**Exercise prompt:** Set down, character for character, everything in the records below from the line holding "Page size: 1241x1754." down to the line holding "For every layout", and no other line.

**Source material:**
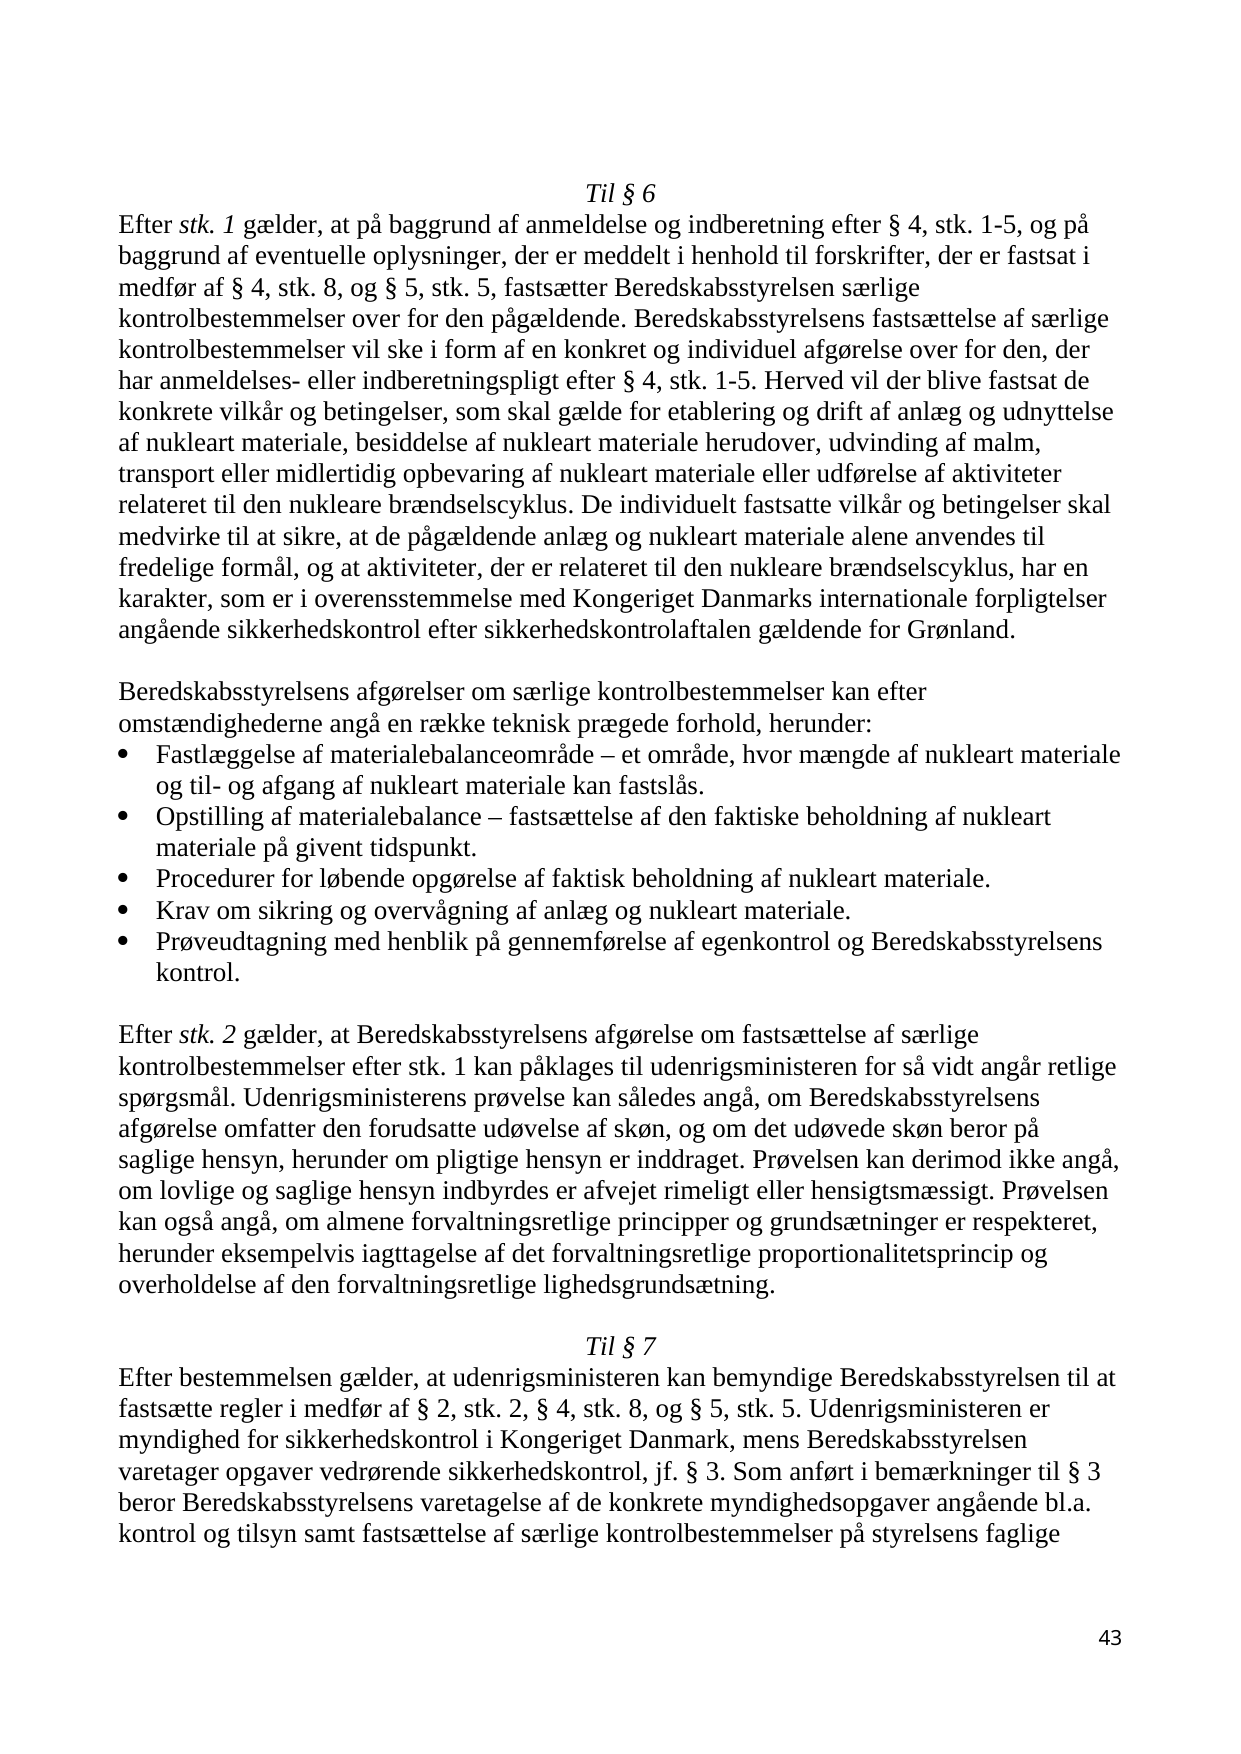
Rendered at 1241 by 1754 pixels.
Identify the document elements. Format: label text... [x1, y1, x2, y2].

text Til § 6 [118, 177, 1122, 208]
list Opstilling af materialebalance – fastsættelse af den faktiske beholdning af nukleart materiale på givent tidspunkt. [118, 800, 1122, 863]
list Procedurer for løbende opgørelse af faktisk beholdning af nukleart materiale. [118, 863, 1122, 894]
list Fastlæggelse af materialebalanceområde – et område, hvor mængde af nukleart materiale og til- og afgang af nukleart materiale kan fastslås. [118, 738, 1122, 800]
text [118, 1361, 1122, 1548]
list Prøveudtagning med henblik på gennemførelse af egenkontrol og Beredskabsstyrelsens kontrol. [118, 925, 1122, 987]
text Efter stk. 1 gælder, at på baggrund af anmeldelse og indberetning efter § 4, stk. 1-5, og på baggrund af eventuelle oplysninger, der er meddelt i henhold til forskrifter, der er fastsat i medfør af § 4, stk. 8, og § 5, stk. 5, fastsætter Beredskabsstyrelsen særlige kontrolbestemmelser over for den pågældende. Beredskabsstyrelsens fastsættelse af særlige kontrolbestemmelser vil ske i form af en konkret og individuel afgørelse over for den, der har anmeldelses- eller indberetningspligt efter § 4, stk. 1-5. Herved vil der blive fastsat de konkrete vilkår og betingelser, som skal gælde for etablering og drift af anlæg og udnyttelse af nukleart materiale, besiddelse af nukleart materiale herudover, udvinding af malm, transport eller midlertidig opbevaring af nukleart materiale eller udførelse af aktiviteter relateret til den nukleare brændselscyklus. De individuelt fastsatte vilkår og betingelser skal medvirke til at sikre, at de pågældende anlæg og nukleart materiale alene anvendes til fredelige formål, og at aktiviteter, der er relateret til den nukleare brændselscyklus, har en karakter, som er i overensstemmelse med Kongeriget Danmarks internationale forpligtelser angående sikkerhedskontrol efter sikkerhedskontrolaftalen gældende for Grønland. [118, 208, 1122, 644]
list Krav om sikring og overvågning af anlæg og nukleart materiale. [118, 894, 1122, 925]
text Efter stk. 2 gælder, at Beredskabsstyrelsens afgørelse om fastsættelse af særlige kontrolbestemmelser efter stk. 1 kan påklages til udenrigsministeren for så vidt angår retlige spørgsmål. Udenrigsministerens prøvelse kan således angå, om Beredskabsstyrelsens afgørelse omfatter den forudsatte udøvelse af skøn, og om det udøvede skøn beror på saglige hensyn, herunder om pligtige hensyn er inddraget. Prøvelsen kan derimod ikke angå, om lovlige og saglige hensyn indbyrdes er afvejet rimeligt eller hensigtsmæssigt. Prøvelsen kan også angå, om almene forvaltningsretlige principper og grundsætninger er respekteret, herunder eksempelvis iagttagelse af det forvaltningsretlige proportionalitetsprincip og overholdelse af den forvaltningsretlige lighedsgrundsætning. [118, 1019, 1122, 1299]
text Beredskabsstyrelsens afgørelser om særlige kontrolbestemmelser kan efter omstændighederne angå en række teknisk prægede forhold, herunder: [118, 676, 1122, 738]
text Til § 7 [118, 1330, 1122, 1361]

* * *

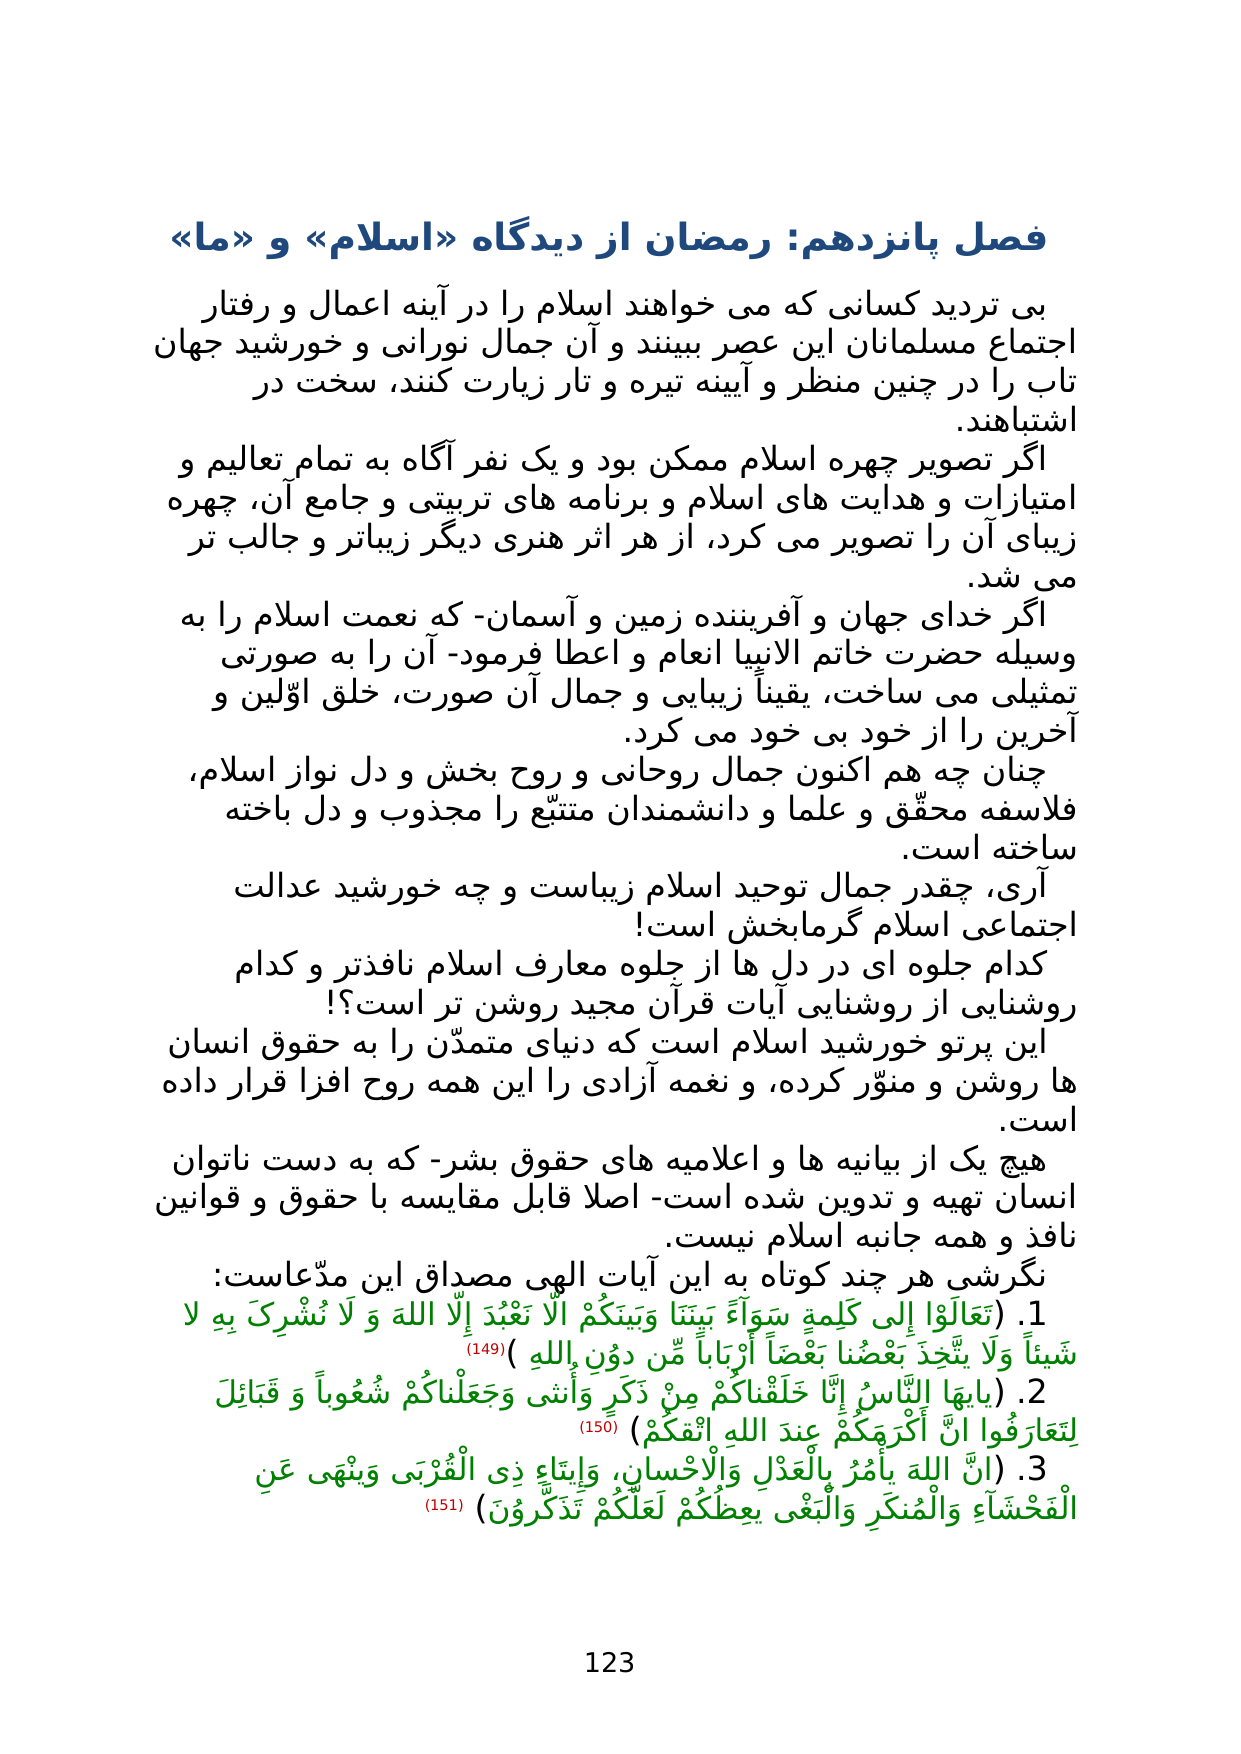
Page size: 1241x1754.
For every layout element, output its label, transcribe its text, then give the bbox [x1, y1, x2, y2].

**Solution for this task:**
Page size: 1241x1754.
For every layout element, output its label, transcribe its text, then give the bbox [x1, y1, x2, y2].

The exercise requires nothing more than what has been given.